Walt Disney Company has announced the acquisition of Twenty-First Century Fox for $52.4 billion in stock, while carving out some assets to be retained by Fox's stockholders. As part of the deal, Disney will assume $13.7b of net debt that Fox had on its books. Disney announced the deal Thursday morning, which would be pending final approval from each company's stockholders as well as government regulators.
“The acquisition of this stellar collection of businesses from 21st Century Fox reflects the increasing consumer demand for a rich diversity of entertainment experiences that are more compelling, accessible and convenient than ever before,” said Disney Chairman/CEO Robert A. Iger who as part of the deal renewed his employment contract through 2021. “We’re honored and grateful that Rupert Murdoch has entrusted us with the future of businesses he spent a lifetime building, and we’re excited about this extraordinary opportunity to significantly increase our portfolio of well-loved franchises and branded content to greatly enhance our growing direct-to-consumer offerings. The deal will also substantially expand our international reach, allowing us to offer world-class storytelling and innovative distribution platforms to more consumers in key markets around the world.”

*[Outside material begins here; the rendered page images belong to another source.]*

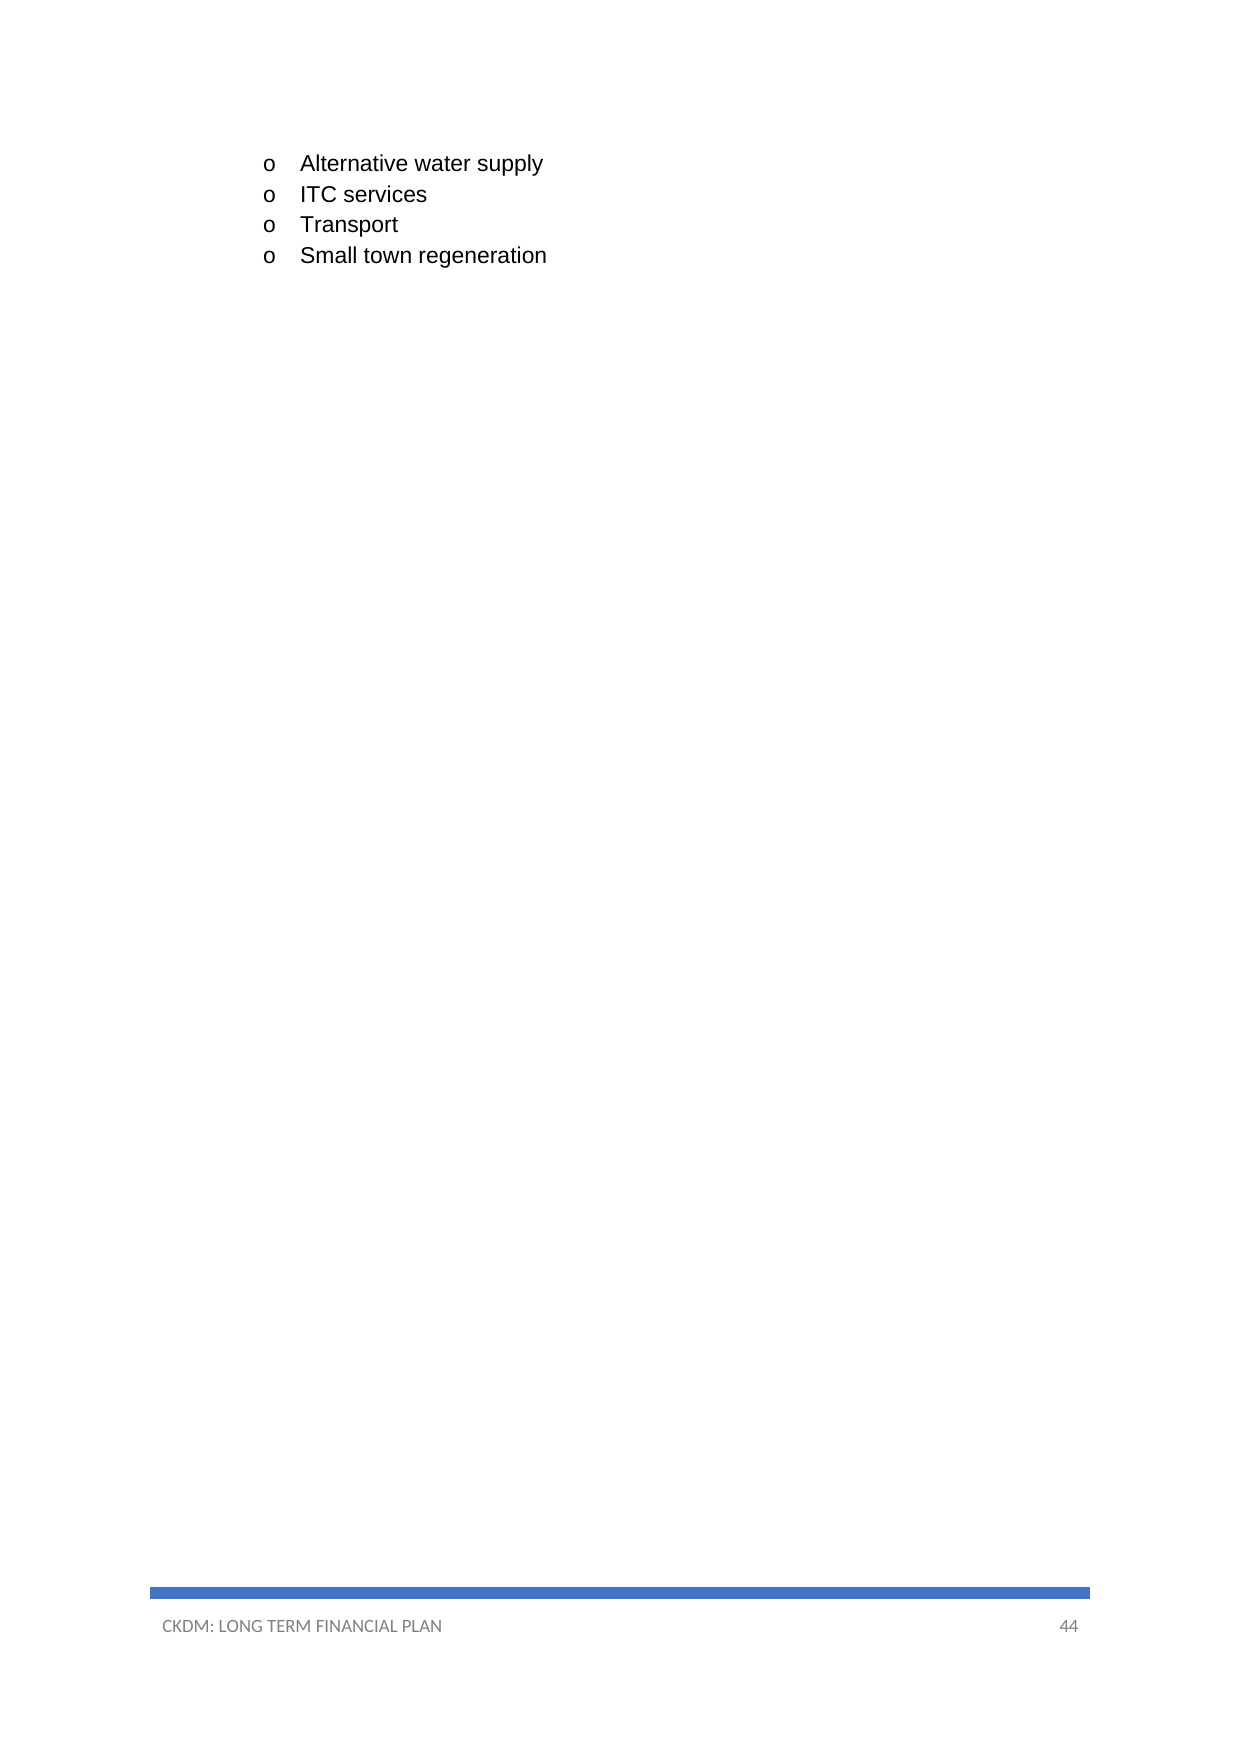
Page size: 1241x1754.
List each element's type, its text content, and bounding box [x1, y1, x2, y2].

list Small town regeneration [262, 242, 1090, 270]
list Transport [262, 211, 1090, 239]
list Alternative water supply [262, 150, 1090, 178]
list ITC services [262, 181, 1090, 209]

Specifically named in Disney's acquistion is the the entertainment properties X-Men, Fantastic Four, Deadpool, Avatar, The Simpsons, The Grand Budapest Hotel, Hidden Figures, Gone Girl, The Shape of Water, and The Martian.

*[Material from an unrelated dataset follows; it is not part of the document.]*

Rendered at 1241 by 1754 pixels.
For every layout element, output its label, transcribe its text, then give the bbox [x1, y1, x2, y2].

"The agreement also provides Disney with the opportunity to reunite the X-Men, Fantastic Four, and Deadpool with the Marvel family under one roof and create richer, more complex worlds of inter-related characters and stories that audiences have shown they love," read the Disney press release.
Under the deal, Disney would own Fox's film and televisions tudios, cable entertainment networks (such as the FX channels), National Geographic, as well as its international TV businesses. As part of this deal, Disney would also assume Fox's 30% stake in Hulu - which, combined with Disney's own 30%, would give it majority control over the streaming service (the remainder is owned by Comcast and Time Warner).
Just prior to the acquisition agreement, Fox spun-off the companies behind channels such as Fox, Fox News, Fox Business, FS1, FS2, and the Big Ten Network back to into a new, as-yet-unnamed company, to be owned by Fox's shareholders and not acquired by Disney.
“We are extremely proud of all that we have built at 21st Century Fox, and I firmly believe that this combination with Disney will unlock even more value for shareholders as the new Disney continues to set the pace in what is an exciting and dynamic industry,” said Rupert Murdoch, 21st Century Fox's Executive Chairman. “Furthermore, I’m convinced that this combination, under Bob Iger’s leadership, will be one of the greatest companies in the world. I’m grateful and encouraged that Bob has agreed to stay on, and is committed to succeeding with a combined team that is second to none.”
No mention has been made of Fox's minority stake in BOOM! Studios and who would ultimately own that with the deal.
Under the terms of this acquisition deal, current 21st Century Fox shareholders will receive 0.2745 Disney shares for each Fox share they hold (subject to adjustment for certain tax liabilities). That will result in approximately 515 million new shares of Disney stock issued to Fox's shareholders, representing a 25% stake in the Walt Disney Company.
The boards of both company have approved the transaction, with plans to present it for approval to its shareholders later this year. If stockholders approve, it would then go before government regulators which is expected to take as long as 18 months.